Protecting Our Workforce

The most recent Bureau of Labor Statistics report shows an ongoing trend of hospital employees suffering injuries and illnesses at nearly twice the national average rate. Nurses and Patient Care Technicians (PCTs) are at the highest risk for injury, primarily from lifting patients.

Safe Patient HandlingOSF HealthCare has seen this first hand. The number one recorded workplace injury in 2003 at OSF Saint Francis Medical Center was related to patient handling activities with nearly 160 caregivers hurt while lifting or transferring patients. This one injury category at OSF Saint Francis cost the system more than two million dollars annually in workers’ compensation.

Clinicians shouldn’t be expected to forgo their own safety in order to care for patients. Healthcare is one of the few remaining professions that frequently require the ability to lift 100 pounds at a time. In 2010, Illinois became one of 11 states that mandates safe patient handling programs in acute care facilities.

OSF HealthCare was proactive in addressing this issue, long before the state law was approved. A Safe Patient Handling & Mobility program was first implemented at OSF Saint Francis in 2004, and has been expanded to the other hospitals within the system over the last few years. We’ve made great progress in reducing workplace injuries thanks in part to Ministry-wide training for nurses, nursing assistants, and other clinical caregivers at Jump.

Evolution of Safe Patient Handling Program

The program initially began at OSF Saint Francis under the newly formed Injury Prevention Department which put together a team specifically trained to operate portable lift equipment. Nurses could page the team for assistance as needed. That group was eventually moved to the Patient Transport Department in 2007 where everyone was cross-trained for transport and lift team services. This allowed further expansion of the Safe Patient Handling & Mobility program to reduce clinician injuries across the board.

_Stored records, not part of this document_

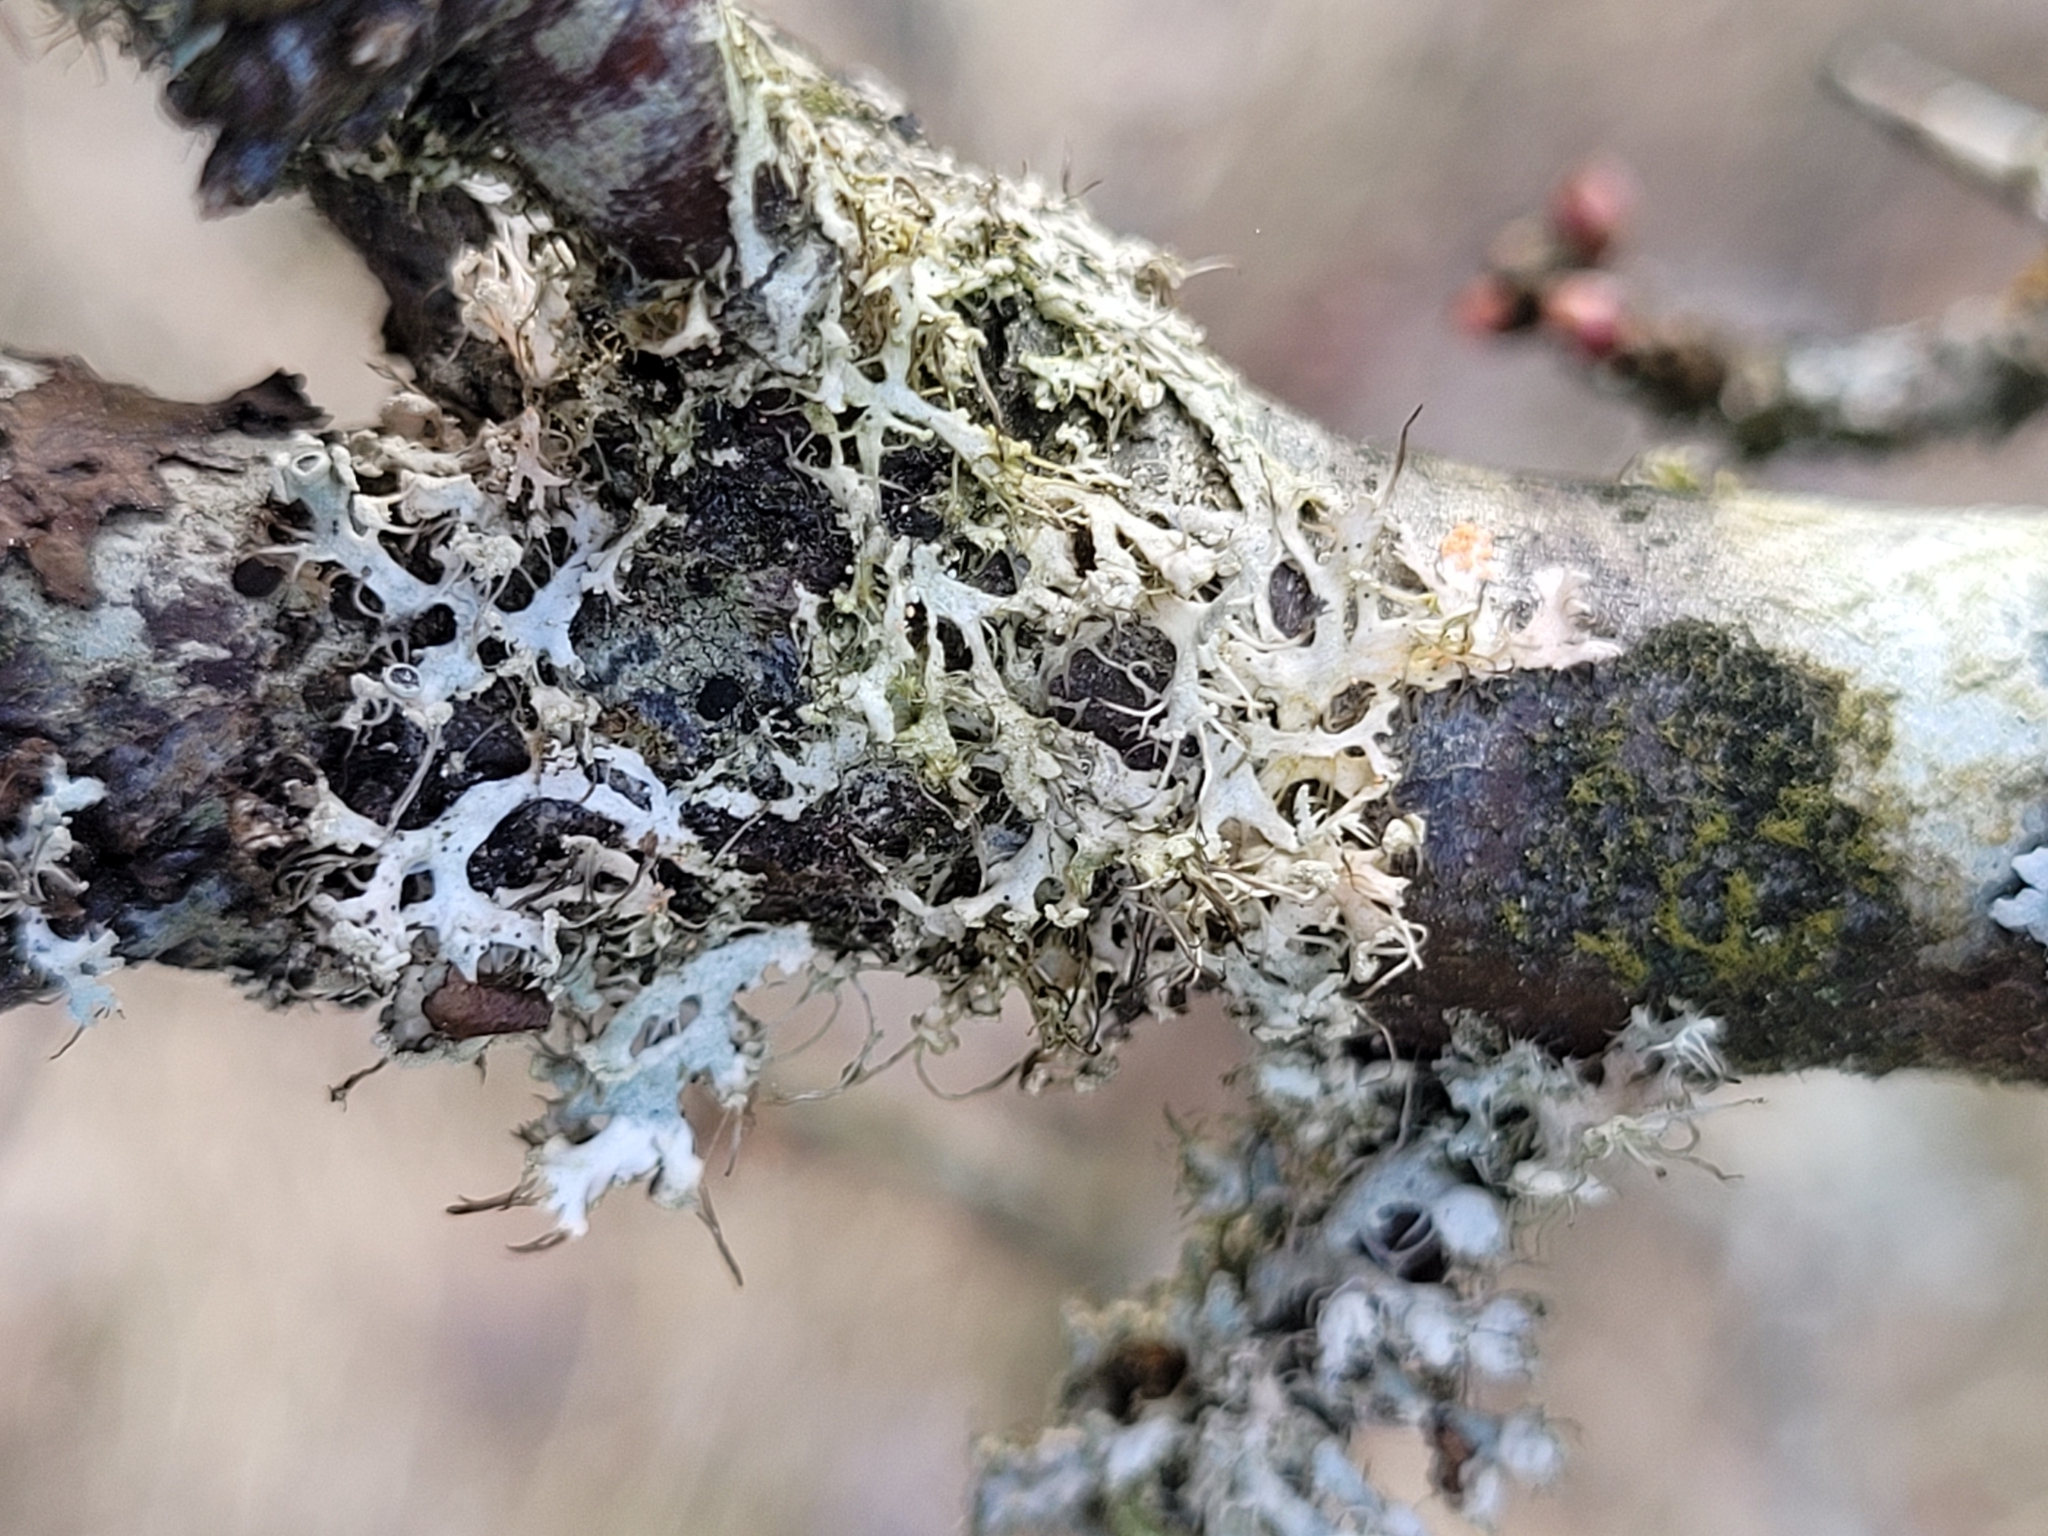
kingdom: Fungi
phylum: Ascomycota
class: Lecanoromycetes
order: Caliciales
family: Physciaceae
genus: Physcia
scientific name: Physcia tenella
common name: Fringed rosette lichen
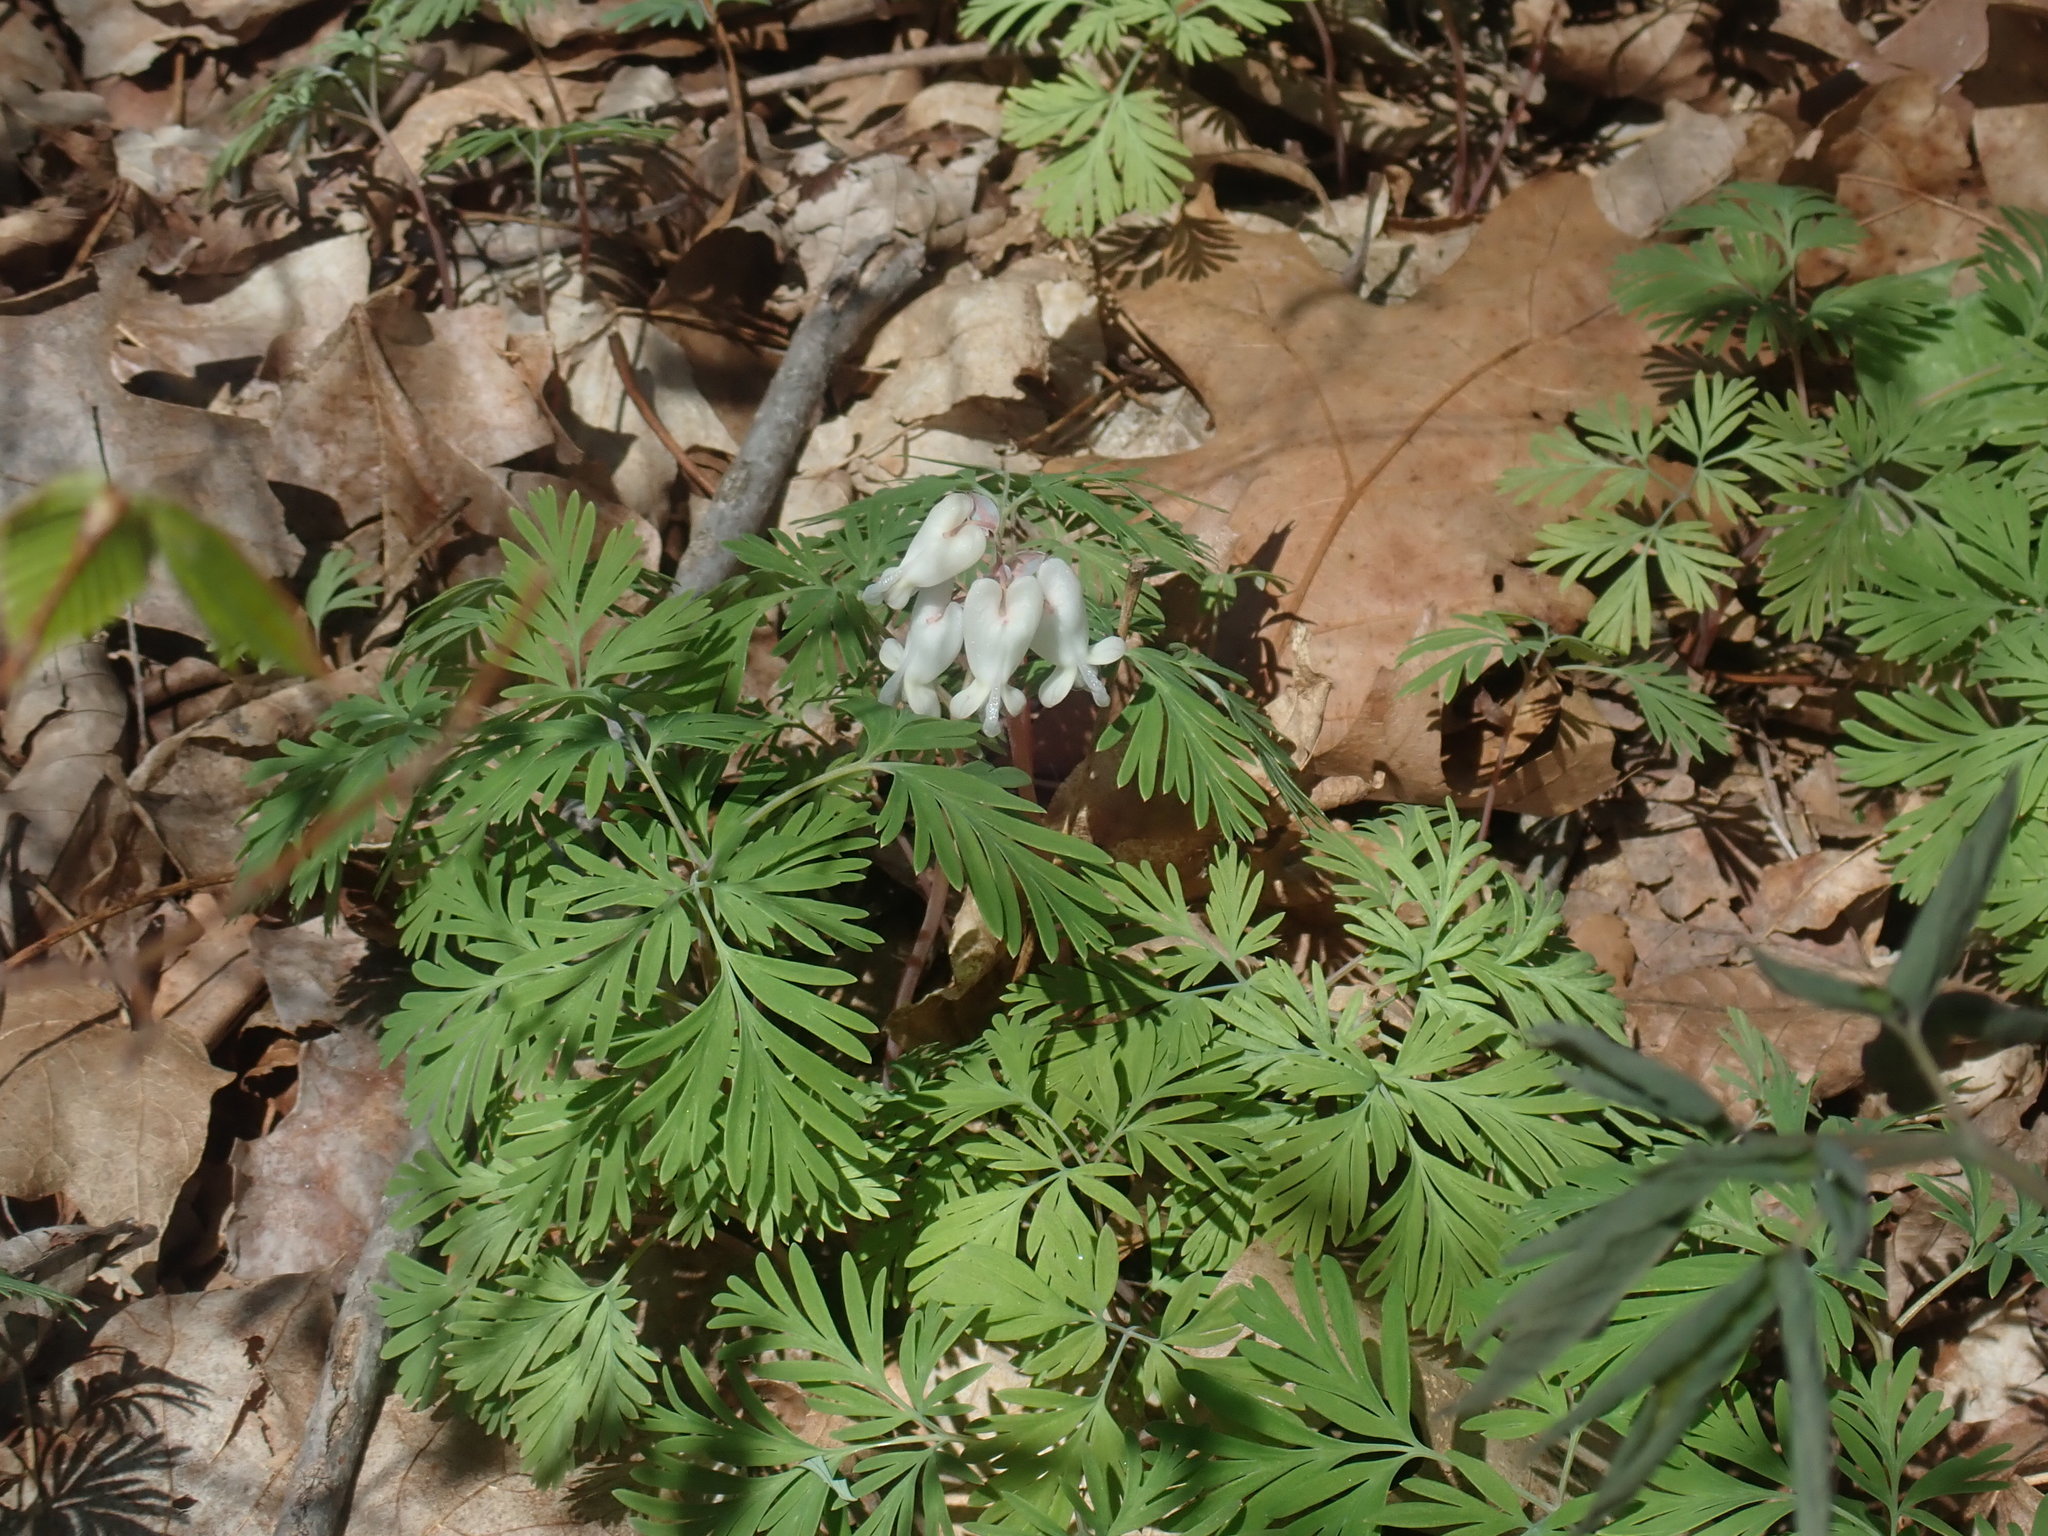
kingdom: Plantae
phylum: Tracheophyta
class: Magnoliopsida
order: Ranunculales
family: Papaveraceae
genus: Dicentra
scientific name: Dicentra canadensis
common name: Squirrel-corn
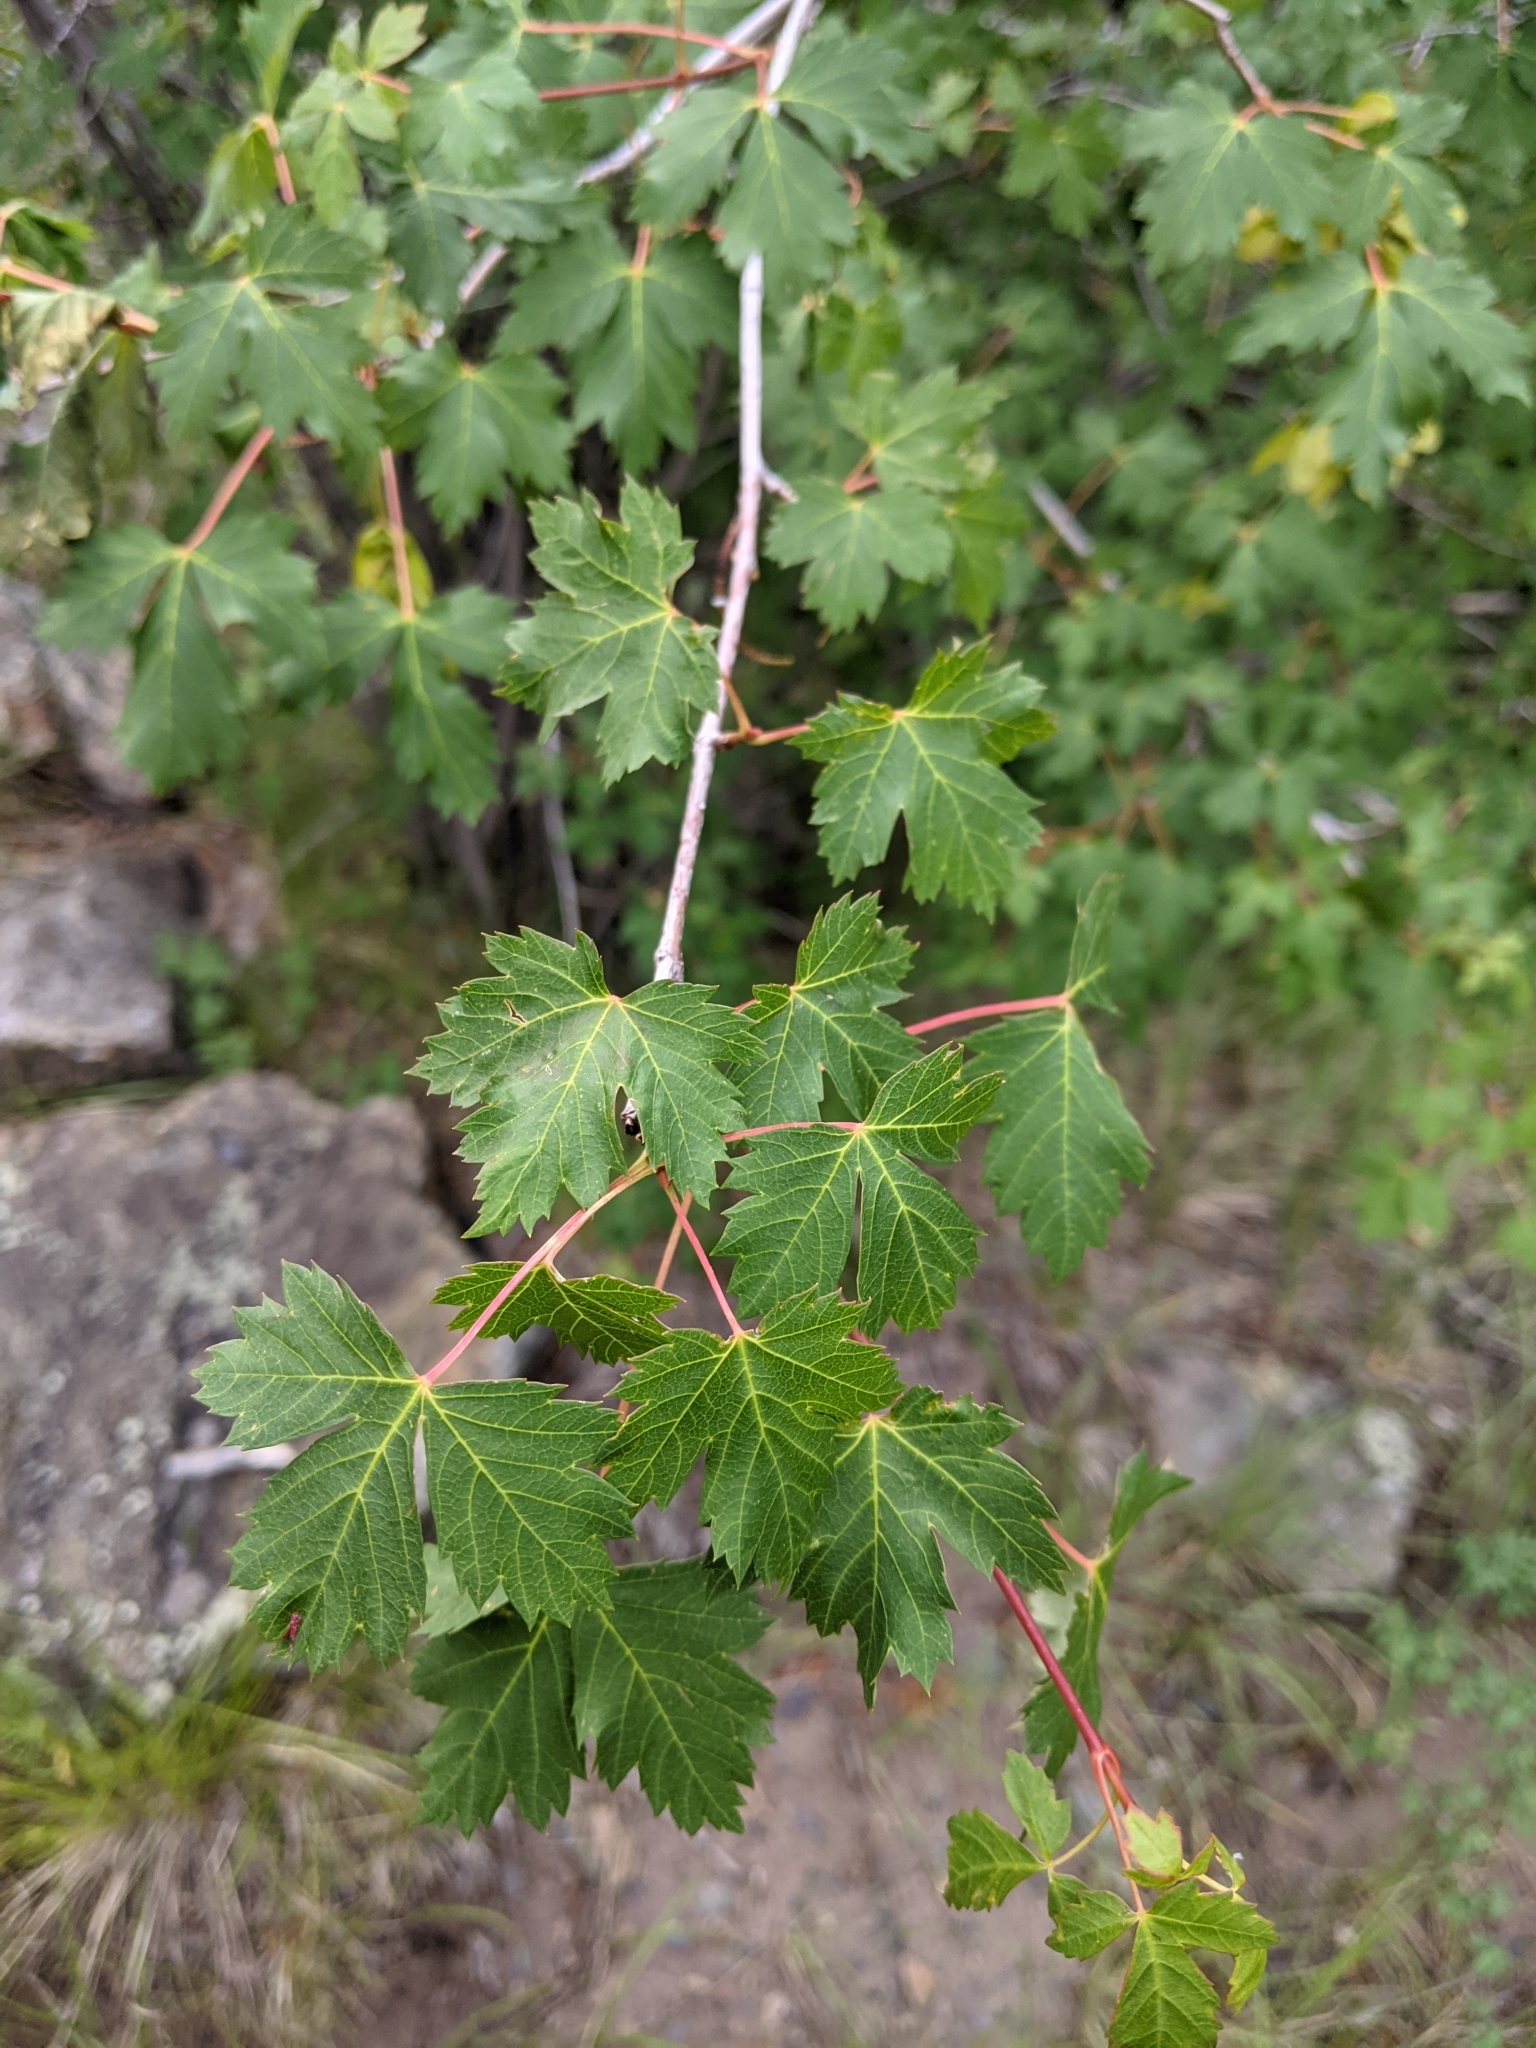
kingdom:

This resulted in the purchase of various types of lift equipment for every hospital department and a training program for new nurses and PCTs. The training originally took place within OSF Saint Francis. However, it required finding an empty patient room. We later partnered with Saint Francis Medical Center College of Nursing to use its space, but growing enrollment and increased demand for training sessions made it difficult to get lab space at convenient times. The OSF Saint Francis Learning Academy began utilizing the old White Middle School building for various classes. 

This extra space allowed for the Safe Patient Handling & Mobility program to be moved there as well. The downside, however, was the large classrooms were not a realistic learning environment for trainees. Nurses and PCTs are typically required to maneuver lift equipment in tight hospital quarters.

New nurse and PCT orientation transitioned to Jump when it opened in 2013. The virtual patient rooms allow clinicians to experience lifting patients out of bed, moving them from a bed to a stretcher, and repositioning them in bed using various pieces of lift equipment and other handling aids. The facility also offers the Regional Transport Center where clinicians and even valets can practice getting patients in and out of vehicles using lift equipment. The intention is to develop more curriculum around patient handling scenarios in the future.

The Safe Patient Handling Program Today

Safe Patient HandlingThere are now robust, fully developed safe patient handling tools, policies, and procedures in place for OSF nurses, PCTs, and other caregivers to follow. The program has also been incorporated into curriculum within the College of Nursing to allow newly minted nurses to become comfortable using lift equipment before entering the workforce.

From a health and well-being standpoint, the Safe Patient Handling & Mobility program promotes safety and teaches all our caregivers the proper way to handle lift equipment when moving patients without getting injured. This reduces employee fatigue and means OSF can keep nurses at the bedside longer. It is also beneficial to our patients in promoting increased mobility, reduced pain and skin shearing during patient transfers, and other handling activities while in our care.

Patient handling injuries have significantly decreased as a result of these measures. Last year, OSF Saint Francis reported 34 injuries related to patient handling activities and the cost for worker’s compensation dropped to under $300,000. We anticipate as the other hospitals within the Ministry build their Safe Patient Handling & Mobility programs, they will reap similar results.